• _The request_:
Extract the text line of each row below word for word, leaving out the pictures.
——————
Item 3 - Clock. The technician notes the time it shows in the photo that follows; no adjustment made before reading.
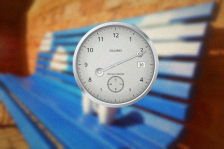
8:11
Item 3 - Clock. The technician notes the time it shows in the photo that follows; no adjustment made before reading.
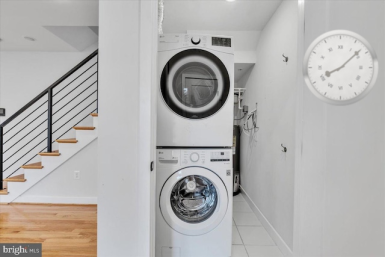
8:08
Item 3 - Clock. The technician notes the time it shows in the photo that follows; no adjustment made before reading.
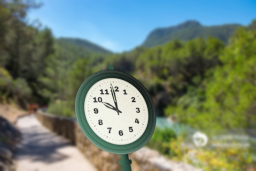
9:59
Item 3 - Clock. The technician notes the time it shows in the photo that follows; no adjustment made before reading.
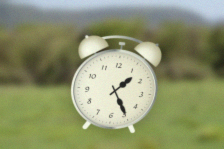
1:25
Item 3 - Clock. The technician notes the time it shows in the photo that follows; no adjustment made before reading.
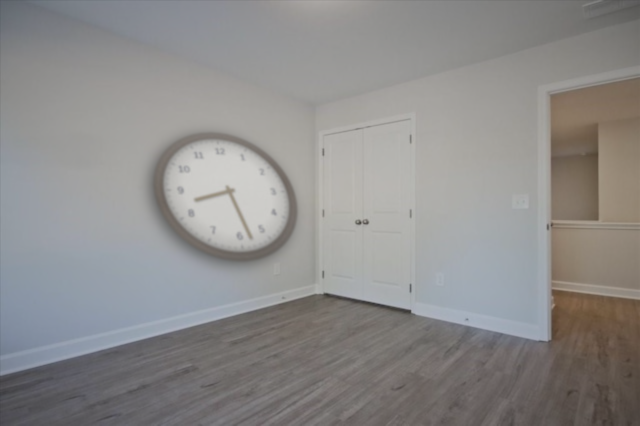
8:28
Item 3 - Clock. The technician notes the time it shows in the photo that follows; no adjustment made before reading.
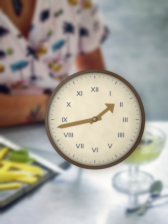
1:43
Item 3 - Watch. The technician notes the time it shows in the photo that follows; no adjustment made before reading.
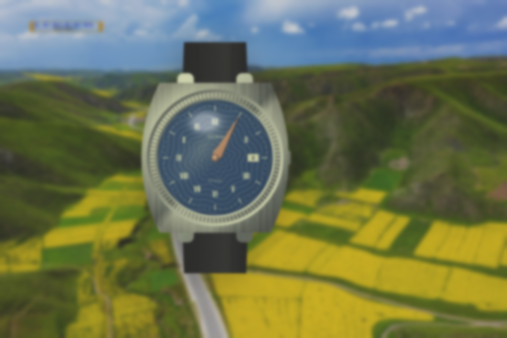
1:05
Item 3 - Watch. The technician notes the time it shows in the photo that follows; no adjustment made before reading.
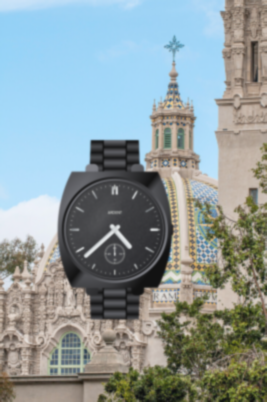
4:38
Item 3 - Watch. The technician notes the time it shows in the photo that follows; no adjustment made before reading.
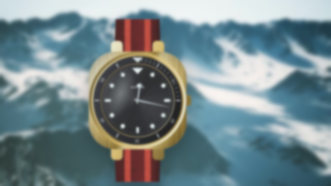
12:17
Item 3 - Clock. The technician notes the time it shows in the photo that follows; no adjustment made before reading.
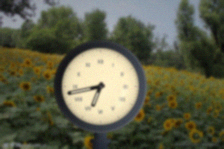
6:43
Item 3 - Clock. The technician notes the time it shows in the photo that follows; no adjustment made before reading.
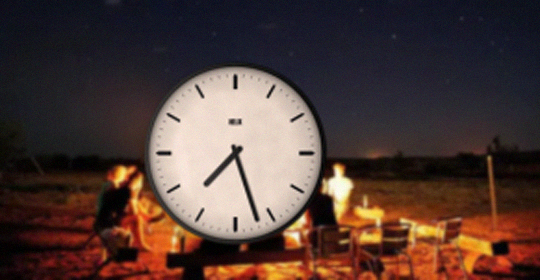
7:27
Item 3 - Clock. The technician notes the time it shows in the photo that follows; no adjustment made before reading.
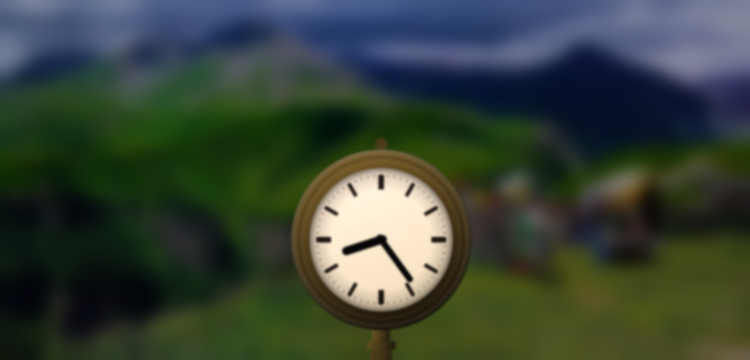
8:24
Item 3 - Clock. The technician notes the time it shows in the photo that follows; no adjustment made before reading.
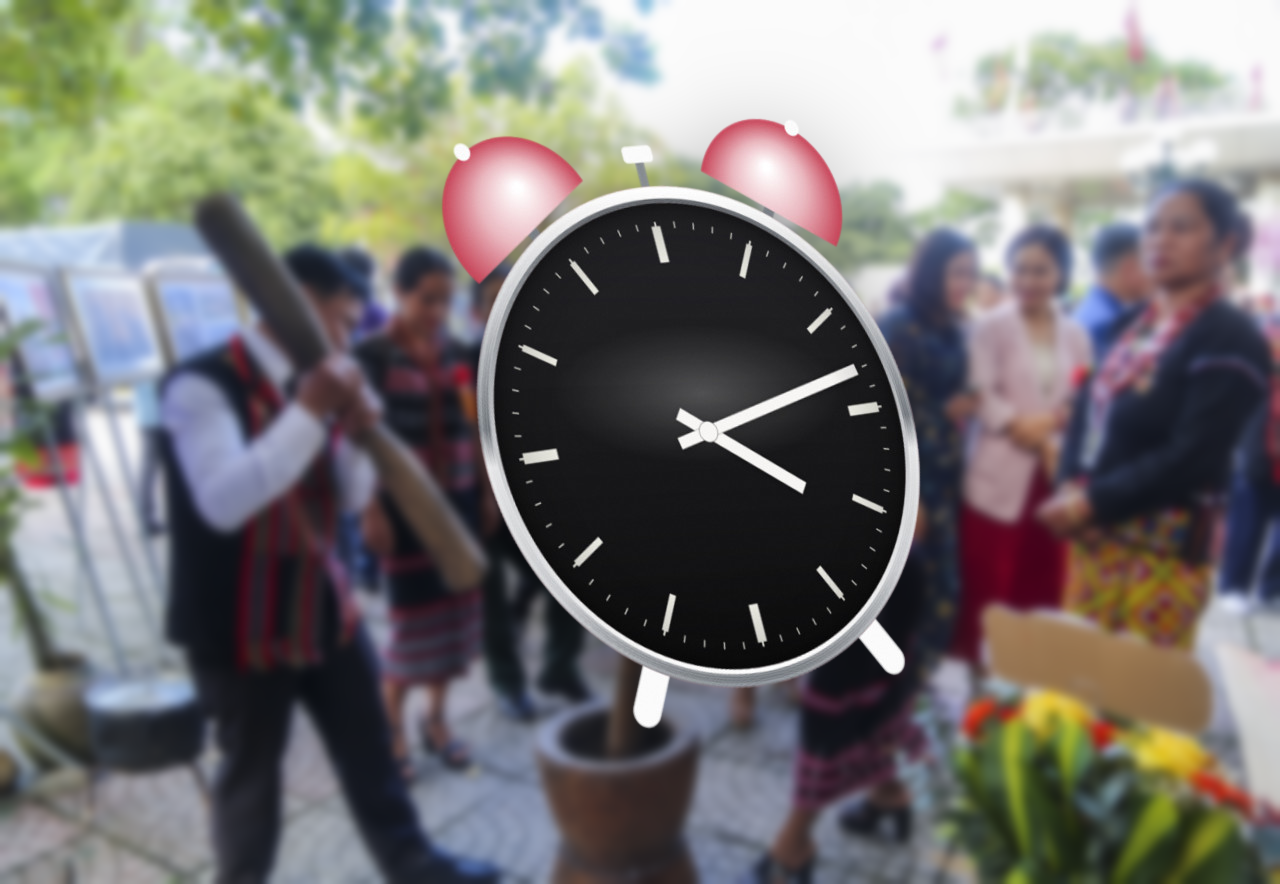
——————
• _Answer to this task_:
Item 3 - Clock. The technician notes the time it shows in the photo that follows; no adjustment made before reading.
8:11
Item 3 - Clock. The technician notes the time it shows in the photo that follows; no adjustment made before reading.
8:08
Item 3 - Clock. The technician notes the time it shows in the photo that follows; no adjustment made before reading.
9:59
Item 3 - Clock. The technician notes the time it shows in the photo that follows; no adjustment made before reading.
1:25
Item 3 - Clock. The technician notes the time it shows in the photo that follows; no adjustment made before reading.
8:28
Item 3 - Clock. The technician notes the time it shows in the photo that follows; no adjustment made before reading.
1:43
Item 3 - Watch. The technician notes the time it shows in the photo that follows; no adjustment made before reading.
1:05
Item 3 - Watch. The technician notes the time it shows in the photo that follows; no adjustment made before reading.
4:38
Item 3 - Watch. The technician notes the time it shows in the photo that follows; no adjustment made before reading.
12:17
Item 3 - Clock. The technician notes the time it shows in the photo that follows; no adjustment made before reading.
6:43
Item 3 - Clock. The technician notes the time it shows in the photo that follows; no adjustment made before reading.
7:27
Item 3 - Clock. The technician notes the time it shows in the photo that follows; no adjustment made before reading.
8:24
Item 3 - Clock. The technician notes the time it shows in the photo that follows; no adjustment made before reading.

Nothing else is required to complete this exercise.